Every standard repayment loan is worked out from three numbers: how much you borrow, the interest rate, and the term. An amortisation formula turns those into a single level monthly payment that clears the loan exactly by the end of the term. Change any input and the payment moves — borrow more, or shorten the term, and it rises; lengthen the term and it falls. Try the combinations on the repayment calculator.

What each payment is made of

On a reducing-balance loan, each level payment splits into two parts: interest on the current balance, and capital repaid. Early on, the balance is high so most of the payment is interest and little is capital. As the balance falls, the interest portion shrinks and more of each payment goes to capital. The payment stays level, but its composition shifts across the term — this is amortisation.

Why the split matters

Understanding the split explains two things directors often ask about. First, why the balance falls slowly at the start — because early payments are mostly interest.
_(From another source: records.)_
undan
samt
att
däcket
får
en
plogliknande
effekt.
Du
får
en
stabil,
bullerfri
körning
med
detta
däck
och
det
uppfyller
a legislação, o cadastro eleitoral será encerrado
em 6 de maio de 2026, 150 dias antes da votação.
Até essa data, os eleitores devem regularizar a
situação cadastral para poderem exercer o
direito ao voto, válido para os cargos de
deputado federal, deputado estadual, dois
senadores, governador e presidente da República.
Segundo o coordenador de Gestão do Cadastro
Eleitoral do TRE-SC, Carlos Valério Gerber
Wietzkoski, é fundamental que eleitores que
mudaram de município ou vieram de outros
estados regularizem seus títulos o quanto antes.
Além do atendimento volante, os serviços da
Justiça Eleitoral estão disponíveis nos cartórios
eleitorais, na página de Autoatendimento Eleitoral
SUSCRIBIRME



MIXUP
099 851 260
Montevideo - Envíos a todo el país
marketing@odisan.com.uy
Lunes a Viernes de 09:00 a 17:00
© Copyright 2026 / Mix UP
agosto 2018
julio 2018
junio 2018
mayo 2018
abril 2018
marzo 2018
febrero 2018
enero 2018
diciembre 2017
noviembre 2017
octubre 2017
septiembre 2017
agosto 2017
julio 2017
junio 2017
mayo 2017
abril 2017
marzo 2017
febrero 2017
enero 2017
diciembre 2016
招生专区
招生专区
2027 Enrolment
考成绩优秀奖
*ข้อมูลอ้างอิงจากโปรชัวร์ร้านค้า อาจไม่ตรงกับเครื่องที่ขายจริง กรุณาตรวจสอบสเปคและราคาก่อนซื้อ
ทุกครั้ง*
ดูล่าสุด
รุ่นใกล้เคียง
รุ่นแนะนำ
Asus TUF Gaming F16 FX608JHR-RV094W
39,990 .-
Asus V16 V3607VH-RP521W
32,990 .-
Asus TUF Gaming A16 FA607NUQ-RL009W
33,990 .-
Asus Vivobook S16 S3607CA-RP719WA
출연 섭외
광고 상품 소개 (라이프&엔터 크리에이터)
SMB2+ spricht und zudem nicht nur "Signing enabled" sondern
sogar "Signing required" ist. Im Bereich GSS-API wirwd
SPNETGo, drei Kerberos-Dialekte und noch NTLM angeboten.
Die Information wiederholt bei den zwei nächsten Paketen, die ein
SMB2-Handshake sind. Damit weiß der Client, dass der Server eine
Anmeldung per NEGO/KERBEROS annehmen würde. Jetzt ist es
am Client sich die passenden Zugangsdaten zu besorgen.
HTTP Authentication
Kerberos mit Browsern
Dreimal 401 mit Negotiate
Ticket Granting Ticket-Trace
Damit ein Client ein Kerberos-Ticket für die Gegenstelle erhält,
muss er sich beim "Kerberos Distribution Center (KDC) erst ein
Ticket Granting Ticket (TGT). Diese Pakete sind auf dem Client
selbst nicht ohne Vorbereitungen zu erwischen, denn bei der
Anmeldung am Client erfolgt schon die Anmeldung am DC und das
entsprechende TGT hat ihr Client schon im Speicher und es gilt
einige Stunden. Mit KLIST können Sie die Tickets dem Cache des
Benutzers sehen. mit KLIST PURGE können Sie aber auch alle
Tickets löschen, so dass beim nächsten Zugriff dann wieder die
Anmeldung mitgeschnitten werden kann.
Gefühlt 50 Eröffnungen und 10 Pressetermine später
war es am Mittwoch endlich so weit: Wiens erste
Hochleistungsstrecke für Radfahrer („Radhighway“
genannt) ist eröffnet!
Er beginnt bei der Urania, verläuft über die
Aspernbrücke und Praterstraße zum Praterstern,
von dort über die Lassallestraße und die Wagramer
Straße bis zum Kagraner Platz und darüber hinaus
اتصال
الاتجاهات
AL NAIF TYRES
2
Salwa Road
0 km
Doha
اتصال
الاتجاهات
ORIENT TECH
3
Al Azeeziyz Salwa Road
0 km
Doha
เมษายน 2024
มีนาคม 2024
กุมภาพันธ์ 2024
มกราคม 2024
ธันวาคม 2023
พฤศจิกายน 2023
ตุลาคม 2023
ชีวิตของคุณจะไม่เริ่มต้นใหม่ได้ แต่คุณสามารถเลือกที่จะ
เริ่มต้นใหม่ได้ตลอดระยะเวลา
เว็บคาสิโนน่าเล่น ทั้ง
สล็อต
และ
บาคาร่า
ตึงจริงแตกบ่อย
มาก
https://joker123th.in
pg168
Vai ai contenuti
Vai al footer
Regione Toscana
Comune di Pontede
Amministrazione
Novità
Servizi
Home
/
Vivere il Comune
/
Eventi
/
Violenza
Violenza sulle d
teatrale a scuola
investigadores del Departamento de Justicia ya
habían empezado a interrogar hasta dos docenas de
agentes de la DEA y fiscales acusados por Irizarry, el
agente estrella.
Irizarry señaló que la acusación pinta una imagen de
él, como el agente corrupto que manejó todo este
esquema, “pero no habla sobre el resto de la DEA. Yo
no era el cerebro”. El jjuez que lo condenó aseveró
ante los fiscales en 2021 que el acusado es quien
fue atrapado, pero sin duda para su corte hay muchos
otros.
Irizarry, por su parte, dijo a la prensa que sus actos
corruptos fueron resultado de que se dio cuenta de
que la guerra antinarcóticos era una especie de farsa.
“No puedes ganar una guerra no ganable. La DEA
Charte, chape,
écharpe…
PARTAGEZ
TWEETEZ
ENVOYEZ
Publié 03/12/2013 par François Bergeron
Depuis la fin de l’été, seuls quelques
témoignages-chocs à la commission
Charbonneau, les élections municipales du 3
Second, why overpaying early saves so much: an early overpayment cuts the balance before years of interest can accrue on it. On a flat-rate loan the split works differently — the interest is fixed at outset — so overpaying may not help.

See how the balance falls over time in the repayment schedule, then apply for a facility sized to a payment you can sustain.

Frequently asked questions

Why is so little of my early payment reducing the balance?

Because interest is charged on the outstanding balance, which is at its highest early in the term. Each level payment has to cover that larger interest charge first, leaving less to reduce the capital. As the balance falls, the interest portion shrinks and more of each payment attacks the principal. It is normal and it is why the balance drops slowly at first.

Will my payment ever change during the term?

On a fixed-rate loan the payment stays level for the whole term unless you change the loan — by overpaying, extending, or restructuring. On a variable-rate loan the payment can move when the base rate changes. If your payment changes unexpectedly and you are on a fixed deal, query it with the lender.